Una kippah per tutti i lettori del Foglio. Mercoledì edizione speciale
Al direttore - No del Parlamento di Tobruk al governo di unità nazionale. Vedi il bicameralismo…
Giuseppe De Filippi
Al direttore - Anche se a Mariarosa Mancuso è parsa più espressiva la nuca che non il volto di Géza Röhrig, l’attore che impersona il personaggio principale de “Il figlio di Saul”, quella pellicola è l’ennesima riprova che di film sulla Shoah non ce ne saranno mai abbastanza. In “Saul fia” si narrano le ore finali della “vita” di un Sonderkommando – un internato costretto a gestire efficientemente lo sterminio di migliaia di persone per poi subire la stessa orribile sorte. Con un milione di euro e 28 giorni di riprese intense e drammatici effetti sonori, l’esordiente László Nemes racconta orrori, alienazione, speranze, odii, amori, religiosità, ribellione, vergogna, viltà e ungheresità con un lirismo sommesso di raro coinvolgimento. Il figlio di Saul è il film da vedere in questa settimana della memoria anche se gli altri li abbiamo già visti e rivisti tutti. Magari indossando proprio la vostra kippah.
Marco Perduca
Al direttore - Auschwitz, Dachau, Treblinka. Doveroso fare memoria dell’orrore, affinché non ricapiti. Come è doveroso ricordare che il contrario di Aushwitz si chiama Israele.
Jori Diego Cherubini
Ricordare è doveroso ma non è più sufficiente. Quest’anno bisogna fare qualcosa di più. Bisogna scegliere da quale parte del mondo e della storia stare con la testa. Nel nostro piccolo, quest’anno abbiamo scelto di onorare il 27 gennaio, la Giornata della memoria, con una Giornata della kippah. In quel giorno, il Foglio allegherà al giornale una kippah per i suoi lettori come segno di solidarietà per tutti gli ebrei che in nome di un nuovo antisemitismo si vedono costretti, “per non provocare”, a nascondere i simboli della propria fede. Gli ebrei non devono nascondersi. L’occidente non deve nascondersi. Noi mercoledì ci mettiamo la faccia. Voi, se volete, metteteci la testa.

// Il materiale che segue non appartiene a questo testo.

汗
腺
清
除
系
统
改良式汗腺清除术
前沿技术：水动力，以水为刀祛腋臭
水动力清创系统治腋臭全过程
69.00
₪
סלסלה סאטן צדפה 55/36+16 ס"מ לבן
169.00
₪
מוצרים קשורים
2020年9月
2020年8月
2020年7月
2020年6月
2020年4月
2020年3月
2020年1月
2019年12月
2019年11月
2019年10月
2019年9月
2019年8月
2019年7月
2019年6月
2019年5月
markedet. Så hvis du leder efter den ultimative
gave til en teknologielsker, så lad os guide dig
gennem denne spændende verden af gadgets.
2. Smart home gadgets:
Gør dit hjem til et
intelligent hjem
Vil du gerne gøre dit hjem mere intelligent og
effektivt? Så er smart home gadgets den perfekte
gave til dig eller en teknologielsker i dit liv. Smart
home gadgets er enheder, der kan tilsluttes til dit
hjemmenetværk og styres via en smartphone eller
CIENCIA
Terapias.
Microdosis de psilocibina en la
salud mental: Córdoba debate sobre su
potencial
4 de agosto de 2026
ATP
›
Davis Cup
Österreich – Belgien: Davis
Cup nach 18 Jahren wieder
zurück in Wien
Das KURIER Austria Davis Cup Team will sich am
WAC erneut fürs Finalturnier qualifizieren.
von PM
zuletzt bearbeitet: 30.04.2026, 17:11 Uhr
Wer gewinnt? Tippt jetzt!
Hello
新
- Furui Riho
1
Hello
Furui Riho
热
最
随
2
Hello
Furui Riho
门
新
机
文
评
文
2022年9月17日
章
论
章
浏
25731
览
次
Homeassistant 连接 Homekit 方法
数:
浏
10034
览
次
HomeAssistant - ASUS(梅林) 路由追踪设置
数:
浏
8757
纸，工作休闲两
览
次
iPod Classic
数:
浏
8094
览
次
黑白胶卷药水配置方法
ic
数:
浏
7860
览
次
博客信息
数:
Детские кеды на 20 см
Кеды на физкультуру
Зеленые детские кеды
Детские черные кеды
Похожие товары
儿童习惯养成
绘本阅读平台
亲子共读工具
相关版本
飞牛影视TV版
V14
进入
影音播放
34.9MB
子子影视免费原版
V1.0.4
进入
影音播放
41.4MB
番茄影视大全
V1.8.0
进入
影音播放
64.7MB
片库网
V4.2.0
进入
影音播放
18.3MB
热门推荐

Al direttore - Analisi e narrazione al bacio, sugli avversari di Renzi. Sintetizzando: i più pericolosi nemici di Matteo Renzi sono quelli che in casa sua, in terra, in cielo e in ogni luogo, brigano, intrigano, lottano per impedire che si faccia nuovi amici. La loro arma più efficace, considerato che tutto si muove nel clima politico italico, per impedirlo è trattare da esseri spregevoli, antidemocratici, sull’orlo di procedimenti penali, tutti quelli che ha già, i possibili e i propensi. Aggiungiamo che nel campo dei possibili, dei logicamente possibili, infuria una battaglia interna, di una imbecillità senza pari, di una miopia prospettica senza fine, per apparire suoi oppositori. Bene, il perché il Nazareno sia stato crocifisso è chiarissimo. Poi, le piazze telecomandate, i giornaloni, i giornaletti dei duri e puri, gli appetiti editoriali, i talk, i conduttori che lisciano il pelo alla bestia della protesta, le dichiarazioni di personaggi che dall’antirenzismo traggono la loro visibilità, ecc. ecc. Ha ragione direttore: occhio.
Moreno Lupi
Al direttore - Ho l’impressione che l’ansia del rinnovamento e del politicamente corretto possa indurre qualcuno ad aver false speranze. Infatti, leggendo le cronache calcistiche di questi giorni ci si è imbattuti in una sequela di stupidaggini a mo’ di sermone sull’etica e l’etimologia delle parole che volano sul campo, tra allenatori ed allenatori, tra giocatori e giocatori. Tutti hanno diritto ad aspirare al meglio e comunque alla buona creanza, ma credo sia una pia illusione poter sentire sul campo (o leggere labiali) frasi del tipo: “Poffare, ella ha proditoriamente posto in modo violento la sua calzatura sul mio malleolo!” oppure un “taccia buon uomo, la sua etnia di appartenenza non le consente di profferir verbo” o anche “sappia che la sua genitrice è nota per essere donna di costumi leggeri e non siamo in estate” e per finire un bel “ella mi ricorda una verdura che si può fare in insalata o anche lessa”.